Need some help interpreting this:

Use of dogs
Utah Code § 23-20-3 & Utah Admin. Code R657-5-16
Dogs may not be used to take, chase, harm or harass big game.

Going deer hunting this weekend and want to bring my lab along to walk the trails with me. I would not be using him to take, chase, harm or harass...what do you guys think? Can I bring him along or should I leave him at home?


----------



## flyfisher117 (Jun 29, 2009)

if you bring him one amke sure he has his orange on..two....use a leash and then you should be fine


----------



## goofy elk (Dec 16, 2007)

Puddler,,you don't need a leash as long as you can controll your dog,,
orange is optional,, and as long as your dog is not chasing wildlife,,your fine.


----------



## 10yearquest (Oct 15, 2009)

How does this apply to useing a dog to track a blood trail?


----------



## HuntingCrazy (Sep 8, 2007)

I've always been told, no taking the dogs into the woods with you as long as you have a rifle/bow/muzzeloader with you. Having him back at camp is ok.


----------



## fixed blade XC-3 (Sep 11, 2007)

Why would you want to take your dog? If you see a deer and try to put the sneak on it then what? I say save the dog for the birds. I also take mine coyote hunting.


----------



## Bo0YaA (Sep 29, 2008)

I bet I saw no less then 6 dogs opening morning of the rifle hunt.

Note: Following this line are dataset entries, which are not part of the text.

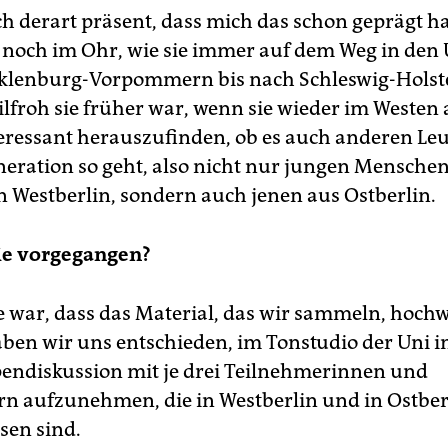
h derart präsent, dass mich das schon geprägt ha
noch im Ohr, wie sie immer auf dem Weg in den
klenburg-Vorpommern bis nach Schleswig-Holste
eilfroh sie früher war, wenn sie wieder im Westen
teressant herauszufinden, ob es auch anderen Leu
eration so geht, also nicht nur jungen Mensche
 Westberlin, sondern auch jenen aus Ostberlin.
ie vorgegangen?
e war, dass das Material, das wir sammeln, hochwe
ben wir uns entschieden, im Tonstudio der Uni i
endiskussion mit je drei Teilnehmerinnen und
n aufzunehmen, die in Westberlin und in Ostber
sen sind.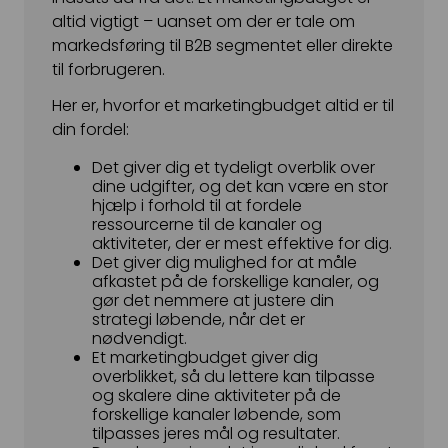
altid vigtigt – uanset om der er tale om
markedsføring til B2B segmentet eller direkte
til forbrugeren.
Her er, hvorfor et marketingbudget altid er til
din fordel:
Det giver dig et tydeligt overblik over
dine udgifter, og det kan være en stor
hjælp i forhold til at fordele
ressourcerne til de kanaler og
aktiviteter, der er mest effektive for dig.
Det giver dig mulighed for at måle
afkastet på de forskellige kanaler, og
gør det nemmere at justere din
strategi løbende, når det er
nødvendigt.
Et marketingbudget giver dig
overblikket, så du lettere kan tilpasse
og skalere dine aktiviteter på de
forskellige kanaler løbende, som
tilpasses jeres mål og resultater.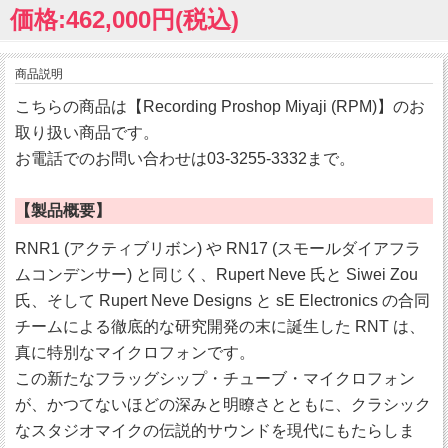
価格:462,000円(税込)
商品説明
こちらの商品は【Recording Proshop Miyaji (RPM)】のお
取り扱い商品です。
お電話でのお問い合わせは03-3255-3332まで。
【製品概要】
RNR1 (アクティブリボン) や RN17 (スモールダイアフラ
ムコンデンサー) と同じく、Rupert Neve 氏と Siwei Zou
氏、そして Rupert Neve Designs と sE Electronics の合同
チームによる徹底的な研究開発の末に誕生した RNT は、
真に特別なマイクロフォンです。
この新たなフラッグシップ・チューブ・マイクロフォン
が、かつてないほどの深みと明瞭さとともに、クラシック
なスタジオマイクの伝説的サウンドを現代にもたらしま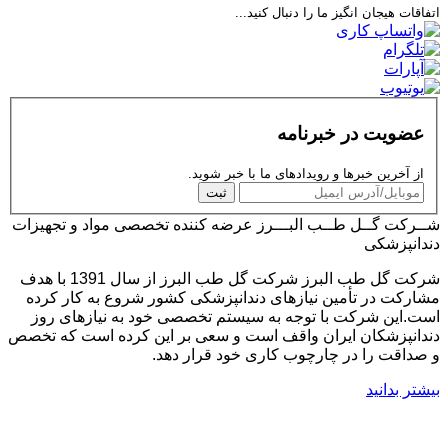
اتفاقات هیجان انگیز ما را دنبال کنید...
عضویت در خبرنامه
از آخرین خبرها و رویدادهای ما با خبر شوید.
ثبت
شــرکت گــل طــب البـــرز
عرضه کننده تخصصی مواد و تجهیزات
دندانپزشکی
شرکت گل طب البرز شرکت گل طب البرز از سال 1391 با هدف
مشارکت در تأمین نیازهای دندانپزشکی کشور شروع به کار کرده
است.این شرکت با توجه به سیستم تخصصی خود به نیازهای روز
دندانپزشکان ایران واقف است و سعی بر این کرده است که تخصص
و صداقت را در چارچوب کاری خود قرار دهد.
بیشتر بدانید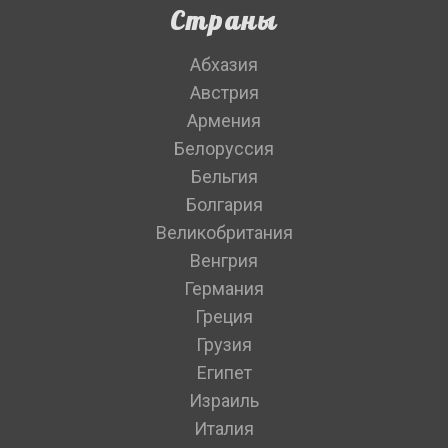
Страны
Абхазия
Австрия
Армения
Белоруссия
Бельгия
Болгария
Великобритания
Венгрия
Германия
Греция
Грузия
Египет
Израиль
Италия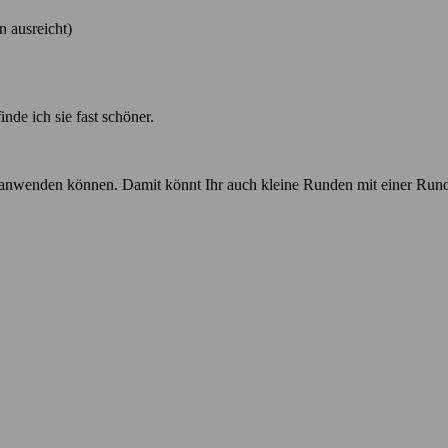
 ausreicht)
inde ich sie fast schöner.
anwenden können. Damit könnt Ihr auch kleine Runden mit einer Rundna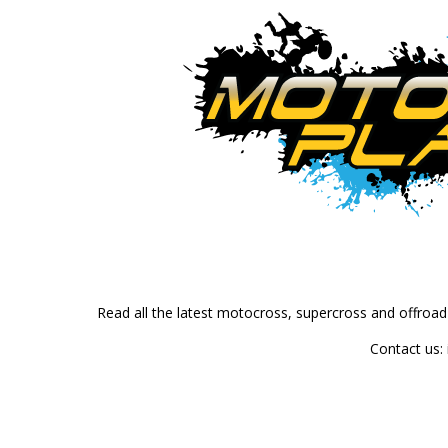
Read all the latest motocross, supercross and offroa
Contact us: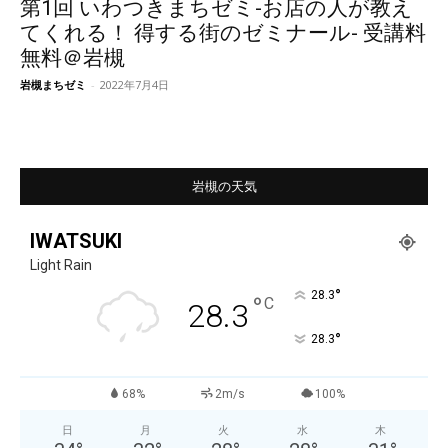
第1回 いわつきまちゼミ-お店の人が教え
てくれる！ 得する街のゼミナール- 受講料
無料＠岩槻
岩槻まちゼミ
-
2022年7月4日
岩槻の天気
IWATSUKI
Light Rain
°
28.3
°
C
28.3
°
28.3
68%
2m/s
100%
日
月
火
水
木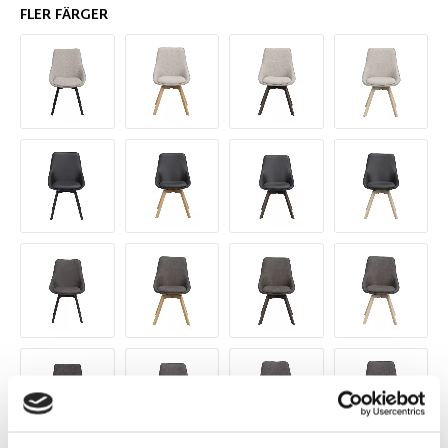
FLER FÄRGER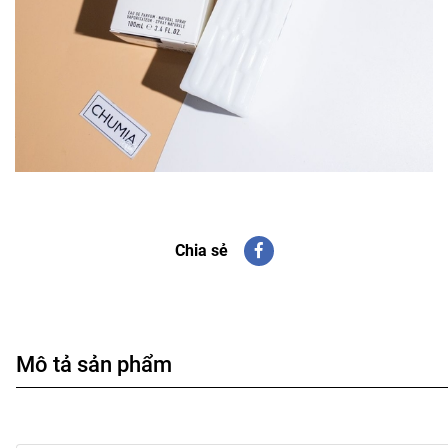
Chia sẻ
Mô tả sản phẩm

Most were far away walking with guys on horses but 2 guys and 2 dog came right down the same trail and dogs started to get aggressive with me and my boy. Told the guy to get a hold of his dogs because it would be a shame if my boy had to shoot them. He didn't take to kindly to that lol


----------



## lehi (Sep 13, 2007)

Bo0YaA thats awesome. I don't really know why people would bring their dogs either. If your dog sees a deer far away and lets out one "bark", is it considered "harassing" big game? The deer hears the bark and may run away faster because of it, therefore it would be harassment of big game in my book. :?


----------



## Huge29 (Sep 17, 2007)

HuntingCrazy said:


> I've always been told, no taking the dogs into the woods with you as long as you have a rifle/bow/muzzeloader with you. Having him back at camp is ok.


+1


----------



## 51 deer (Oct 10, 2009)

also you have quite a few people that like to pull there trigger at enything that moves. i wouldnt want to see my lab shoot so he stays at home while im hunting for big game.


----------



## Huge29 (Sep 17, 2007)

51 deer said:


> also you have quite a few people that like to pull there trigger at enything that moves. i wouldnt want to see my lab shoot so he stays at home while im hunting for big game.

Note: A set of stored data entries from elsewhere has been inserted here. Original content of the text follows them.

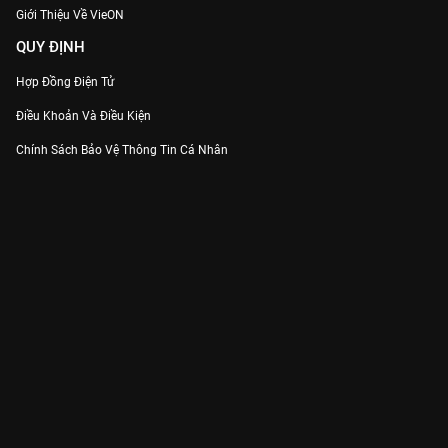
Giới Thiệu Về VieON
QUY ĐỊNH
Hợp Đồng Điện Tử
Điều Khoản Và Điều Kiện
Chính Sách Bảo Vệ Thông Tin Cá Nhân
Chính Sách Bảo Vệ Người Tiêu Dùng Dễ Bị Tổn Thương
Thỏa Thuận Sử Dụng Dịch Vụ Mạng Xã Hội
THÔNG TIN
Thông Báo
Trung Tâm Hỗ Trợ
Liên Hệ
Góp Ý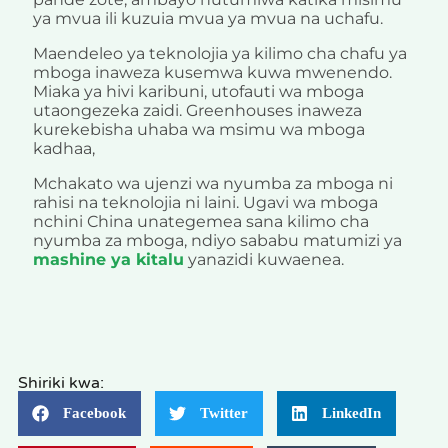
ya mvua ili kuzuia mvua ya mvua na uchafu.
Maendeleo ya teknolojia ya kilimo cha chafu ya
mboga inaweza kusemwa kuwa mwenendo.
Miaka ya hivi karibuni, utofauti wa mboga
utaongezeka zaidi. Greenhouses inaweza
kurekebisha uhaba wa msimu wa mboga
kadhaa,
Mchakato wa ujenzi wa nyumba za mboga ni
rahisi na teknolojia ni laini. Ugavi wa mboga
nchini China unategemea sana kilimo cha
nyumba za mboga, ndiyo sababu matumizi ya
mashine ya kitalu
yanazidi kuwaenea.
Shiriki kwa:
Facebook
Twitter
LinkedIn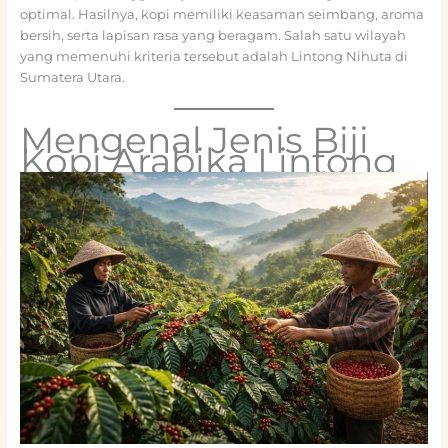
optimal. Hasilnya, kopi memiliki keasaman seimbang, aroma
bersih, serta lapisan rasa yang beragam. Salah satu wilayah
yang memenuhi kriteria tersebut adalah Lintong Nihuta di
Sumatera Utara.
Mengenal Jenis Biji
Kopi Arabika Lintong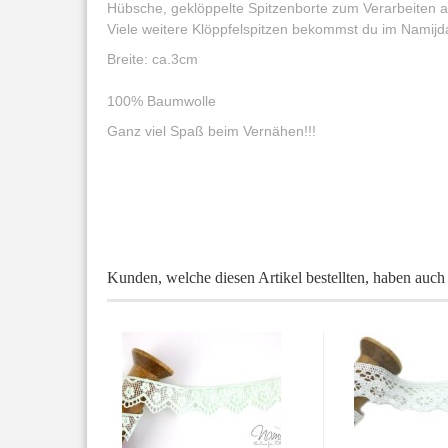
Hübsche, geklöppelte Spitzenborte zum Verarbeiten 
Viele weitere Klöppfelspitzen bekommst du im Namijd
Breite: ca.3cm
100% Baumwolle
Ganz viel Spaß beim Vernähen!!!
Kunden, welche diesen Artikel bestellten, haben auch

+1 not to mention having his scent all over for you would not help in getting close to deer.


----------



## Leaky (Sep 11, 2007)

I absolutely refuse to take my "Golden" with me even fishing the rivers during deer season for fear of some idiot making a mistake. :twisted: It;s your choice, of course, but it helps if he's black. I still don't trust some of the idiots out there and have been shot at twice while hunting because they were "sound" shooting. Good luck to ya.


----------



## Nambaster (Nov 15, 2007)

Dog + biggame = Dead dog. Dogs are great for upland game and waterfowl but if your dog is in the pursuit of biggame he must be dispatched. The originial wildlife forum was booted from the gov. page because of this issue. The conclusion was that dogs in any type of pursuit of biggame are not safe and this occurs at the owners expense. I am sure that a lot of good dogs have been dispatched by the letter of this law rendering a lot of dog owners angry with pending lawsuits that are always lost. 

Bringing your dog in the presence of biggame can lead to a lot of heartbreak.


----------



## lehi (Sep 13, 2007)

Well put Nambaster. I am with leaky also. That would be such a crappy hunt if someone sent a 150 grain bullet through your dog.


----------